La saison estivale tire à sa fin, mais les embauches de saisonniers non communautaires dans l’agriculture et le tourisme, envisagées par le décret flux 2021 adopté en fin d’année dernière (Dpcm 21 décembre 2021), continuent de se dérouler lentement. Cependant, les besoins en main-d’œuvre restent très élevés. A tel point que les associations professionnelles, pour le décret flux 2022, entendent demander une augmentation nette des entrées : 100 mille c’est le besoin indiqué tant pour l’agriculture que pour le tourisme (sous réserve que l’arrivée d’une forte crise économique ne les oblige pas de réviser les estimations), contre les 42 000 au total prévus par le décret de 2021.
Les entreprises demandent plus d’intrants
Des exigences qui, si elles étaient acceptées, ramèneraient les entrées aux niveaux de 2006-2007, lorsque les décrets de flux prévoyaient l’arrivée de 240 à 250 000 travailleurs par an. Les valeurs se sont effondrées après la crise économique et financière de 2008, jusqu’à 60 000 entrées en 2011, puis ont de nouveau chuté les années suivantes jusqu’à atteindre le quota fixé de 30 850 travailleurs de 2015 à 2020.
Une tendance que le décret flux 2021 a déjà inversé, portant les entrées à 69 700 (42 000 saisonniers et 20 000 non saisonniers pour le transport routier, la construction et le tourisme). Mais la demande de travailleurs des entreprises était plus élevée : plus de 98 000 entrées pour les travailleurs saisonniers et un total de 205 000.
L’impasse bureaucratique a cependant fortement freiné les embauches, si bien qu’au début du mois de juin on ne dénombrait que 4 878 permis délivrés pour les travailleurs saisonniers et 556 visas de séjour. Le soleil 24 heures du lundi 25 juillet).

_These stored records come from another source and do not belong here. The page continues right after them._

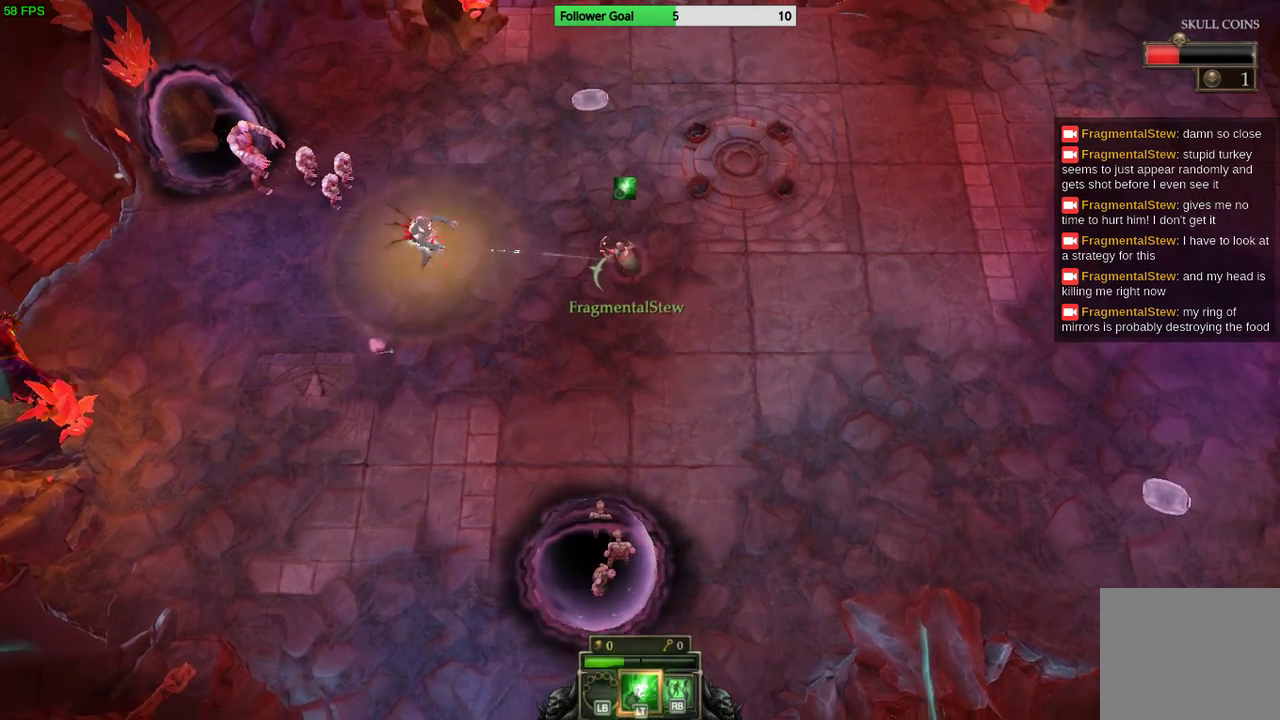
{"buttons": [], "left_stick": "center", "right_stick": "left", "events": [[100, "left_stick", "left"], [400, "left_stick", "center"]]}
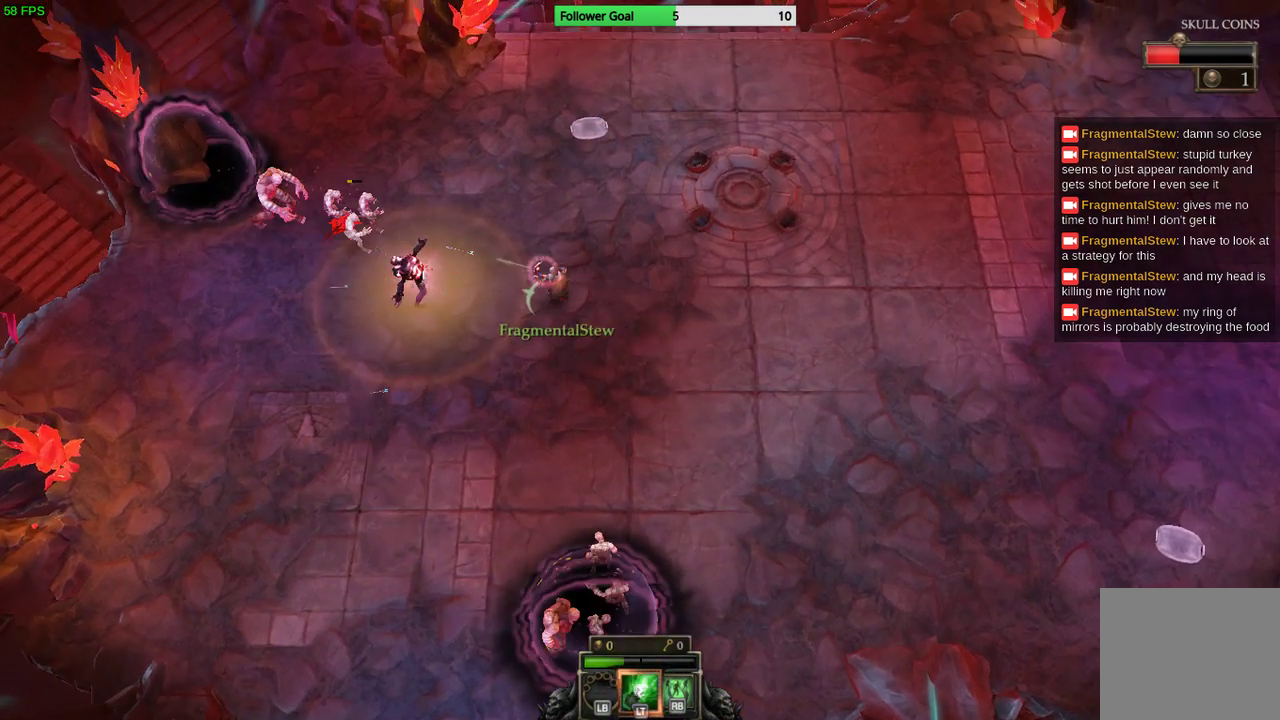
{"buttons": [], "left_stick": "right", "right_stick": "left", "events": [[100, "left_stick", "right"]]}
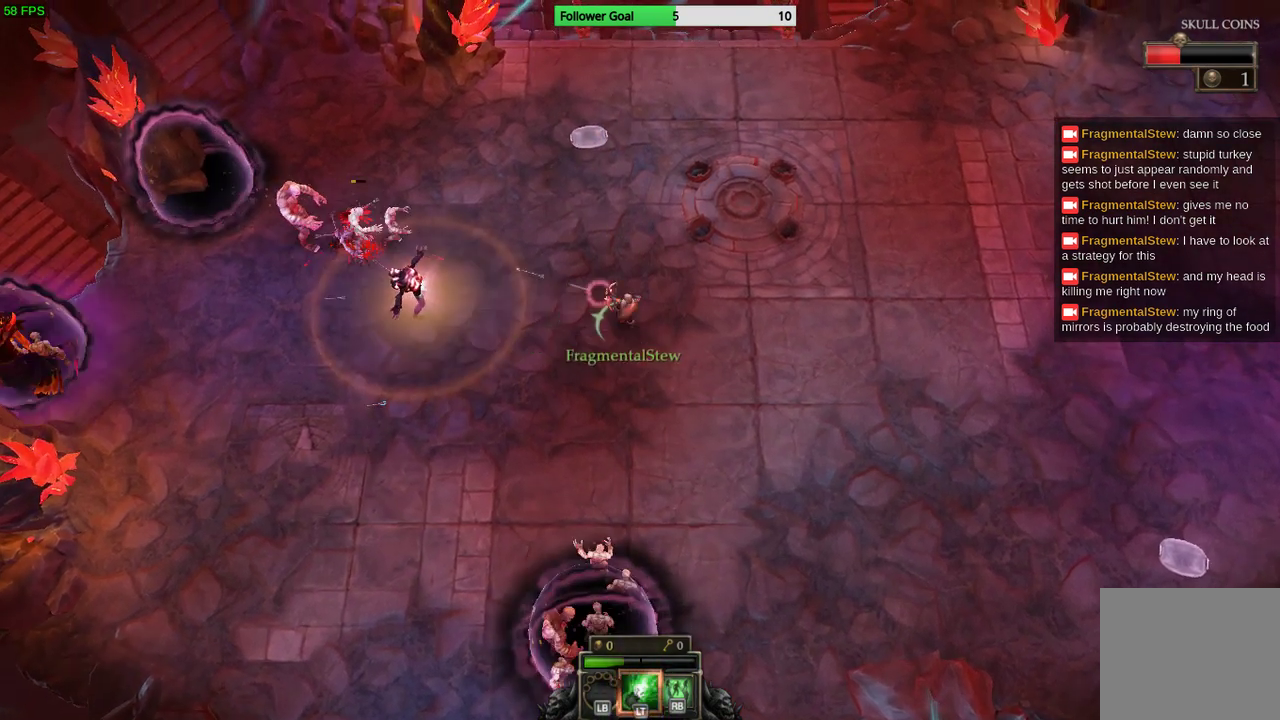
{"buttons": [], "left_stick": "right", "right_stick": "left", "events": []}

« Nous avons un énorme besoin de main-d’œuvre et les retards du décret de 2021 ont causé de sérieux problèmes », explique Romano Magrini, responsable du travail et de l’immigration à la Coldiretti. «La construction – poursuit-il – avec le boom de 110% a fait beaucoup de travailleurs. Aujourd’hui, sur environ un million et 150 000 travailleurs au total dans le secteur, il y a 350 000 étrangers, la plupart (180-200 000) de l’extérieur de l’Europe. Pour le nouveau décret flux nous demanderons au moins 100 000 saisonniers ».